Centralisation has meant that for centuries the economic power base has been in London, and that we and Westminster have become increasingly estranged. Time for a change and to prove to the rest of the isles that small does not necessarily mean weak.

Janet Cunningham, Stirling

APPARENTLY Mike Elrick is unaware that geographically Scotland is part of the British Isles and therefore we are both Scottish and British. Independence will not alter that fact any more than it did in Norway where they can be both Norwegian and Scandinavian. Why then is his perspective of independence so fearful and negative in this regard?
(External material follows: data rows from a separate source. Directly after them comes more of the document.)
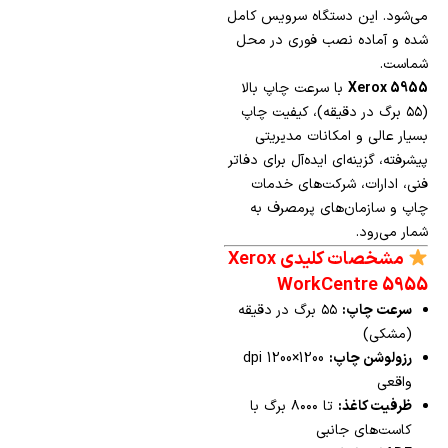
می‌شود. این دستگاه سرویس کامل
شده و آماده نصب فوری در محل
شماست.
Xerox 5955
با سرعت چاپ بالا
(۵۵ برگ در دقیقه)، کیفیت چاپ
بسیار عالی و امکانات مدیریتی
پیشرفته، گزینه‌ای ایده‌آل برای دفاتر
فنی، ادارات، شرکت‌های خدمات
چاپ و سازمان‌های پرمصرف به
شمار می‌رود.
مشخصات کلیدی Xerox
WorkCentre 5955
سرعت چاپ:
۵۵ برگ در دقیقه
(مشکی)
رزولوشن چاپ:
1200×1200 dpi
واقعی
ظرفیت کاغذ:
تا ۸۰۰۰ برگ با
کاست‌های جانبی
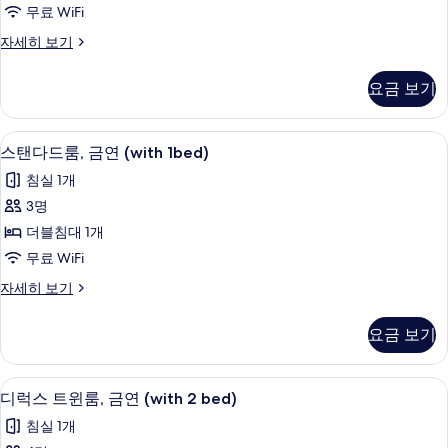
룸,
무료 WiFi
금
스
자세히 보기
연
탠
(with
다
요금 보기
드
1bed)
룸,
사
금
스탠다드룸, 금연 (with 1bed) | 오리
스
진
9
연
스탠다드룸, 금연 (with 1bed)
탠
(with
모
침실 1개
1bed)
다
두
자
3명
드
세
보
더블침대 1개
히
룸,
기
보
무료 WiFi
금
기
스
자세히 보기
연
탠
(with
다
요금 보기
드
1bed)
룸,
사
금
디럭스 트윈룸, 금연 (with 2 bed) |
디
진
9
연
디럭스 트윈룸, 금연 (with 2 bed)
럭
(with
모
침실 1개
1bed)
스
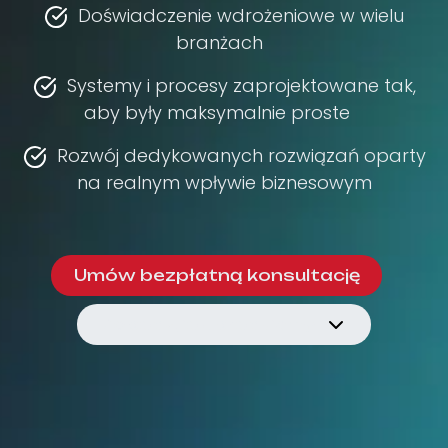
Doświadczenie wdrożeniowe w wielu
branżach
Systemy i procesy zaprojektowane tak,
aby były maksymalnie proste
Rozwój dedykowanych rozwiązań oparty
na realnym wpływie biznesowym
Umów bezpłatną konsultację
Zobacz, jak pracujemy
Elrick derided those who say they would use the Union Flag after independence, his assumption being that they no longer held a right to British symbolism. Clearly he is unaware that the first Union Flag was introduced in 1606 following the Union of the Crowns of 1603 and was flown then by both English and Scottish ships while they were in competition for markets. That was long before the Act of Union to which he refers. The flag represents the individual kingdoms not parliaments.

Elrick should stop worrying about being forced to choose between being Scottish and British, for the irrefutable fact is that Scots were, are and will be British. My advice to him is to think more positively about our future rather than writing erroneous scare-mongering articles.